Whoa, Nellie: Keith Jackson mystified by longevity of trademark call

Jim Weber runs LostLettermen.com, a site devoted to keeping tabs on former college athletes and other nostalgia. Recently, he tracked down legendary college football play-by-play man Keith Jackson.

Certain phrases uttered by certain broadcasters become so iconic they're bound together for eternity. People will always remember that Walter Cronkite finished his nightly newscast with, "And that's the way it is," and that Edward R. Murrow always closed with, "Good night, and good luck."

When people hear the words "Whoa, Nellie!", they think of one man: Keith Jackson.

But if the retired broadcasting legend had his way, that wouldn't be the case. In fact, he's still trying to figure out how the two got so intertwined.

"I never did use it that much, just a couple times when Grease (Bob Griese) and I were (broadcasting) together," Jackson, now 82, said this week from his home in Sherman Oaks, Calif. "Bob Griese used it more than I did. I don't know how that thing got hung on me. The media likes to hang things on you and that was my bad luck, I guess."

Does he even like the phrase?

"Eh," Jackson replied. "I haven't used it ? I never did use it much ? and I haven't used it in a long time. It's amazing how it's hung on."

It's done more than hang on. It's taken on a life of its own. People ask him how and when it started. He doesn't know, but many claim it was actually coined by a Los Angeles broadcaster named Dick Lane. People have incorrectly speculated that Jackson had a goat in his home state of Georgia named Nellie, and a stranger once approached his wife of nearly 60 years, Turi Ann, and said, "Excuse me, you must be Nellie."

"Whoa, Nellie!" or not, Jackson and his voice are still deeply missed by college football fans, many of whom haven't heard it since his final telecast at the 2006 Rose Bowl between Texas and USC.
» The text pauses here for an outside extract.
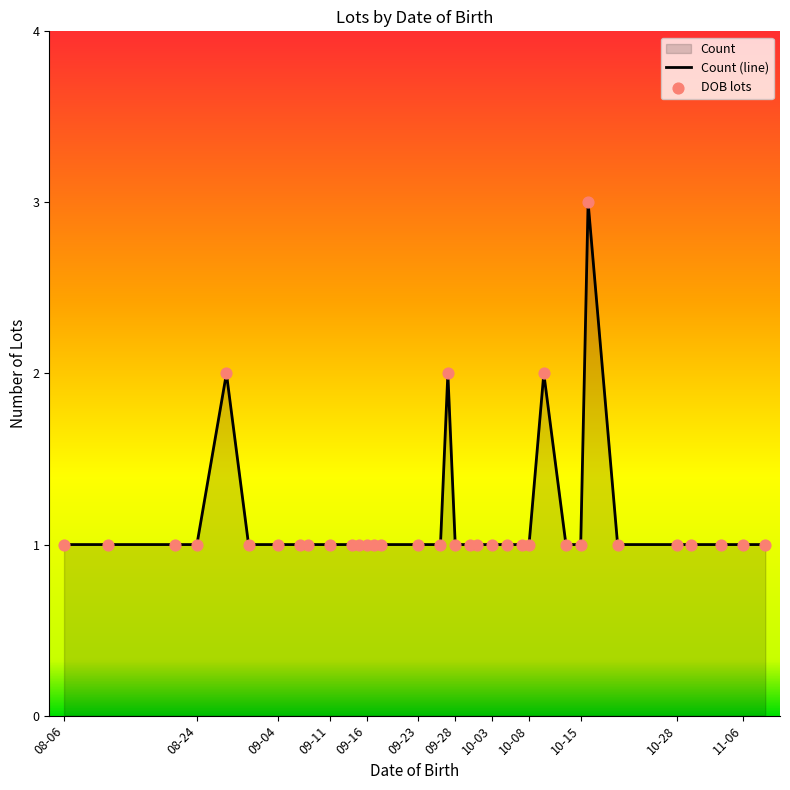

What is the ratio of the value at 09-11 to the value at 09-28?

1.0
Speaking from his home now, Jackson doesn't use the booming baritone voice that he's known for, but his Southern accent and stoic understatement remain unmistakable. He seems perplexed as to why anyone would be interested in knowing what he's doing now and agrees to be interviewed only if it doesn't take too long. Anyone hoping Jackson would reconsider his second retirement after the '06 Rose Bowl aren't about to get their wish. Five years later, Jackson says he has no regrets about leaving.

[Related: College football's Top 10 most unruly fanbases]
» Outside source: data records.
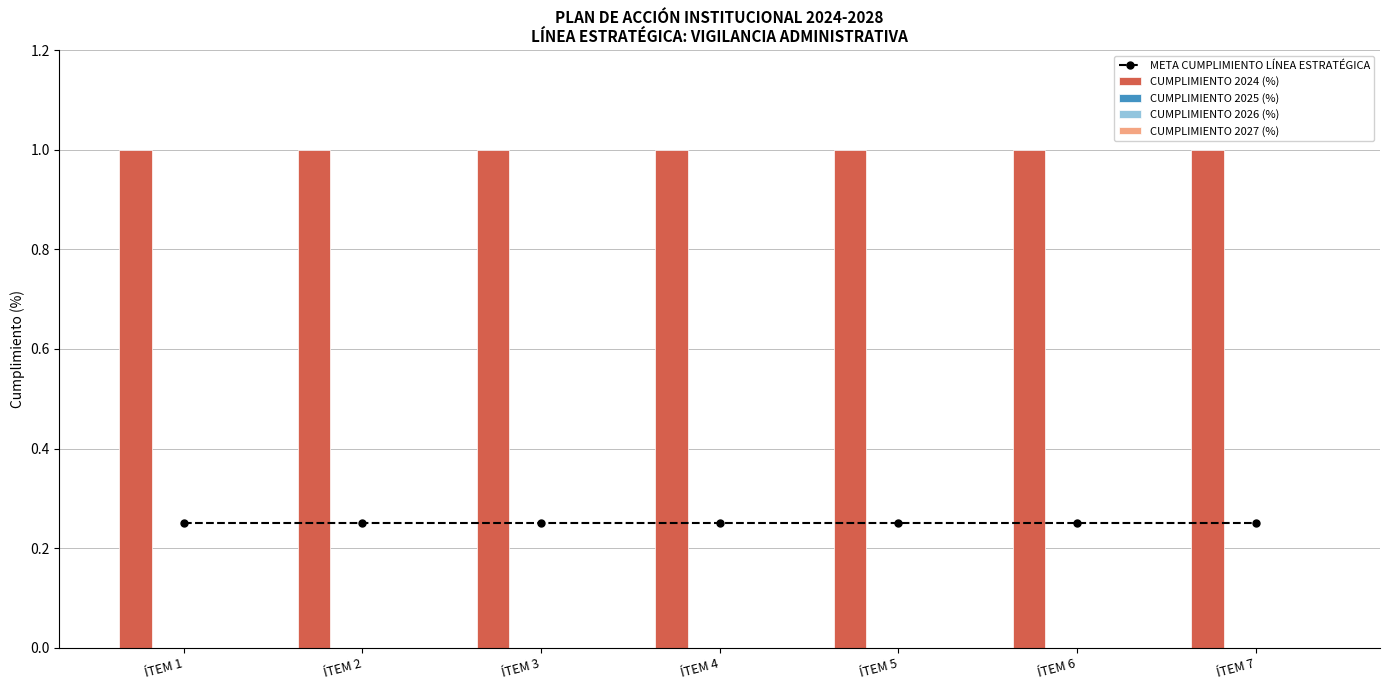

Count the number of categories in the chart.

7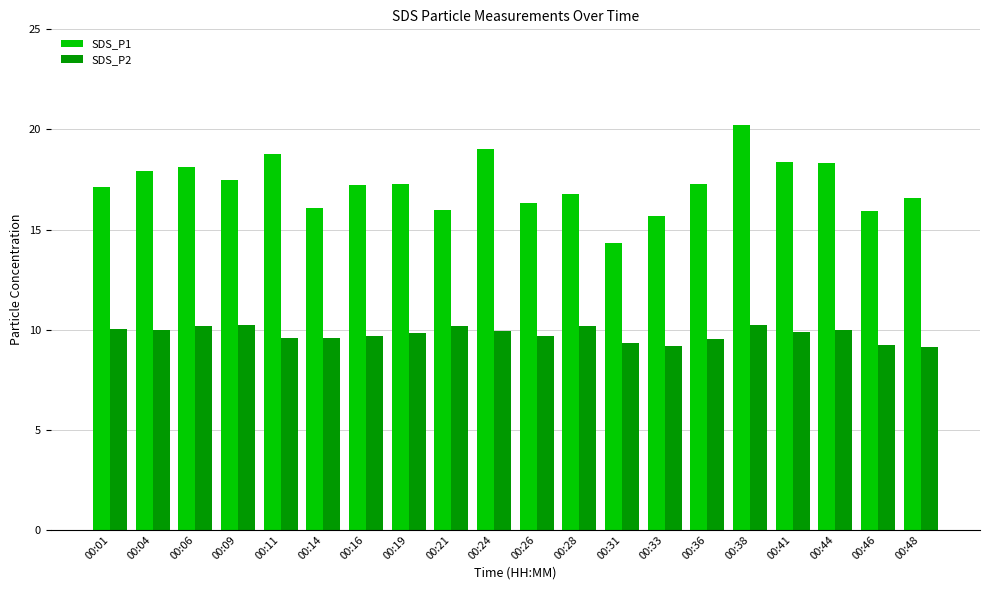

At which label does SDS_P1 reach its minimum?

00:31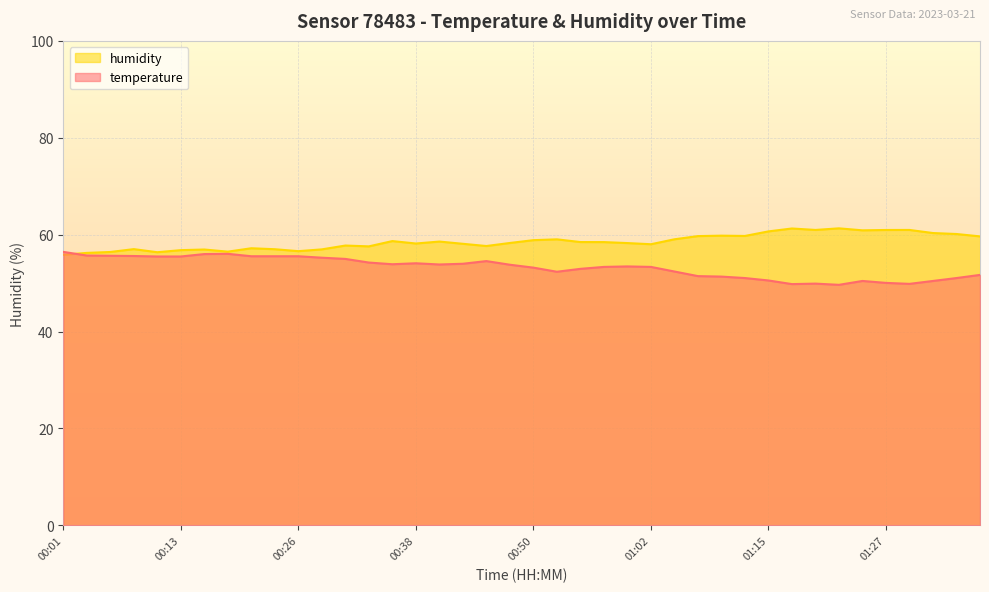

What is the total value across all series at 00:48?

112.1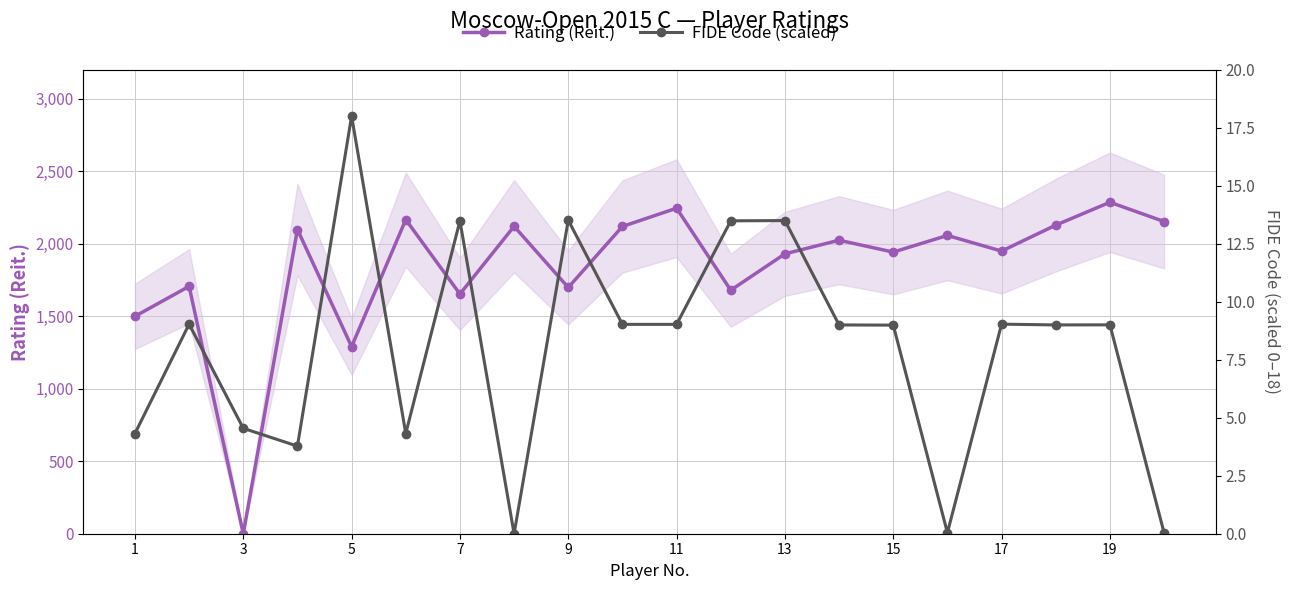

How many distinct data groups are displayed?

2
Jackson hasn't attended a single game in retirement and doesn't plan on it. When he flipped the coin before the 2010 BCS National Championship Game between Texas and Alabama, Jackson walked out of the Rose Bowl afterward and went home to watch the game on TV.

"I have not ever considered coming back again," Jackson said definitively."I watch some (college football) on television, I'm just not glued to it. It's not a passion that it once was because I did it 54 years."
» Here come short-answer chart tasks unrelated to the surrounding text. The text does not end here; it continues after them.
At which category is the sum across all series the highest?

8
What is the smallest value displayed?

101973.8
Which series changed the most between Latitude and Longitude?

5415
Jackson still has one broadcasting gig on the side. From a Los Angeles studio, he will be voicing over the Big Ten Network's "Icons" series on the most legendary coach from all 12 Big Ten schools. And of course, people have been nagging Jackson for an autobiography on one of the longest and most pathbreaking careers in sports, which also put him in the booth for the first-ever broadcast of Monday Night Football and the first sports broadcast by an American from the Soviet Union.

"If I could get someone like John Grisham or someone like that to sit down and write a book with me, I'd love that," Jackson said of the best-selling author. "And John might even consider it if I could catch up to him and ask him."

Just don't expect it to be titled, "Whoa, Nellie!"